For ladies with champagne taste and a beer budget, I’m here to help with tips to find an inexpensive party dress that looks way pricier (for New Year’s Eve, perhaps?). There’s a wide range of quality in the “cheap” category: Some items look flimsy and shoddy when they’re brand-spanking-new, while others could fool a diehard fashionista into thinking it’s fresh off the designer floor. Scoring items that fall into the latter category is easier than you think, so long as you know certain factors and things to look for. For expert help, I called in designer Zuhair Murad, he of the fabulous dresses seen on Alessandra Ambrosio, Rita Ora, and Jennifer Lopez, plus a couture collection that regularly leaves me speechless.

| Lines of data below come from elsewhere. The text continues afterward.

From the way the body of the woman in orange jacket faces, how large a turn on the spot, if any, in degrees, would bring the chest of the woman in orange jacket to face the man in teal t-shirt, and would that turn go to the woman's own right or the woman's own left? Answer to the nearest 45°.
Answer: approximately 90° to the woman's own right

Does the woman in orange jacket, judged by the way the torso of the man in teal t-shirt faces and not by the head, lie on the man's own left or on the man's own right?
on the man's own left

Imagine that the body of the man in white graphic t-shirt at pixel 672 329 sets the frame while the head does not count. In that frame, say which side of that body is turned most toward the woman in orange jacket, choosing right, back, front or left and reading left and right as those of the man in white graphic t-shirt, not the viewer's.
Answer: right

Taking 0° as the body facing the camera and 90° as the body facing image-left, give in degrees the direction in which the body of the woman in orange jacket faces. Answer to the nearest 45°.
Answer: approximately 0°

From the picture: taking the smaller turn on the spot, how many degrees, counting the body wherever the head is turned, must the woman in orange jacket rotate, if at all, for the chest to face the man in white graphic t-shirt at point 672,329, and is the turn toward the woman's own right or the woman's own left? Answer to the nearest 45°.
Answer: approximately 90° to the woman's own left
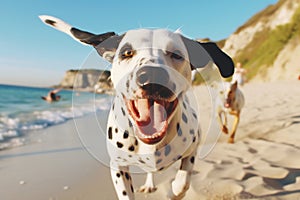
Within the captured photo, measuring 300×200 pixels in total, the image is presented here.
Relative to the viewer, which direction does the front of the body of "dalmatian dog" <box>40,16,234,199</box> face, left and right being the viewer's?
facing the viewer
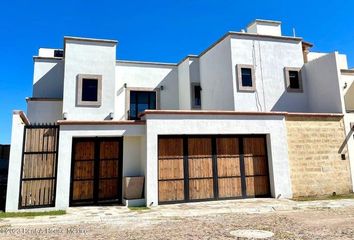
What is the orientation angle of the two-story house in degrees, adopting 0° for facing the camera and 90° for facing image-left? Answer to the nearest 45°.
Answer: approximately 0°
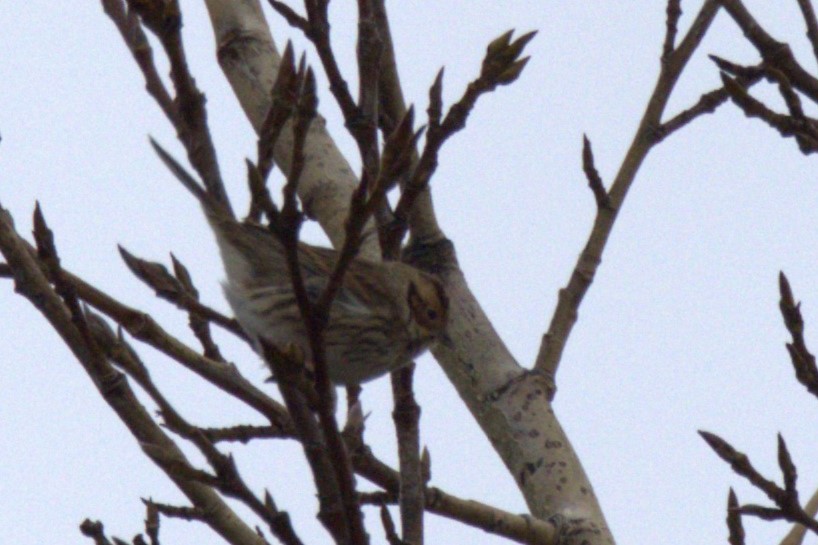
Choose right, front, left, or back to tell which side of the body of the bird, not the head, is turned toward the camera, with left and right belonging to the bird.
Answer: right
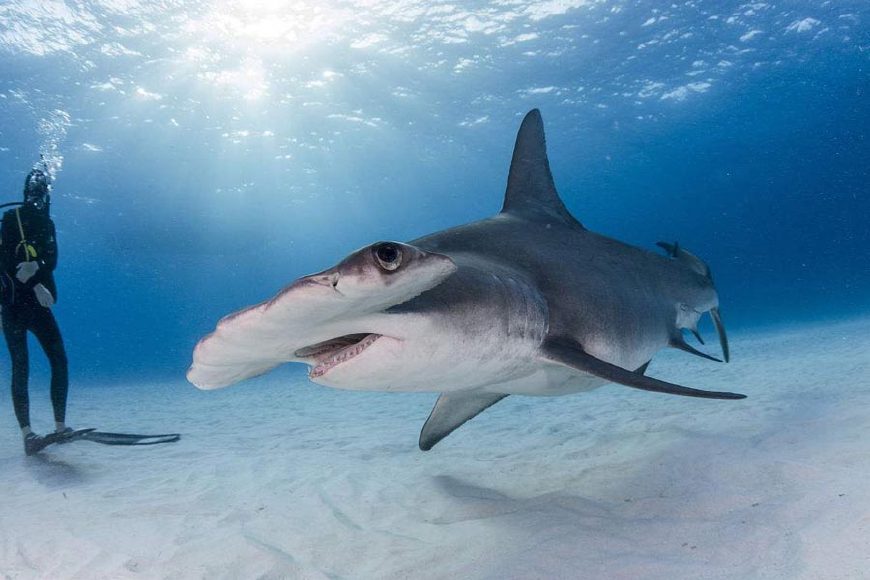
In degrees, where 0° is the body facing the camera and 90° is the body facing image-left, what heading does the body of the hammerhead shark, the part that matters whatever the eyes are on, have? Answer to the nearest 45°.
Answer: approximately 45°

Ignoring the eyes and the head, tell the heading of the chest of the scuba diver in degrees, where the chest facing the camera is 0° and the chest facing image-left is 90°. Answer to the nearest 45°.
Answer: approximately 315°

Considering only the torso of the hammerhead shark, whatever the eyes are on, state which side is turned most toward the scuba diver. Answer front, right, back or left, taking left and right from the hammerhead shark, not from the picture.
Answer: right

When you’re shopping, don’t just take in how the dress looks—peek under the hood. “The inside of the garment tells half the story, if not more,” he told me. “Look for reinforced stitching, the quality of the zipper, and a clean hemline as they are important signs of the piece’s quality and fabrication.” If something looks like it could break at any minute, well, that’s not a good sign.

Skip sequins and satiny fabrics too, as both are hard to make look expensive without putting money into them. Crepe, on the other hand, is a do since it drapes beautifully, feels delicate, and can be done well for a non-astronomical price point.

“When working with pieces that are a lower price point, less is more when it comes to the overall look,” he offered as a general way to approach your shopping mission. “I would avoid embellishments [since they] can wear over time, and a beaded dress can begin to look dull and old when some of that beautiful beading falls off. If I had to choose between a solid and a print, I would avoid prints—they can really look cheap if not done in good taste. And there is no doubt that some colors look more expensive than others, like black!”

Any tricks you’ve found to make cheapie purchases look way more luxe? Do you already know what you’re wearing for New Year’s Eve?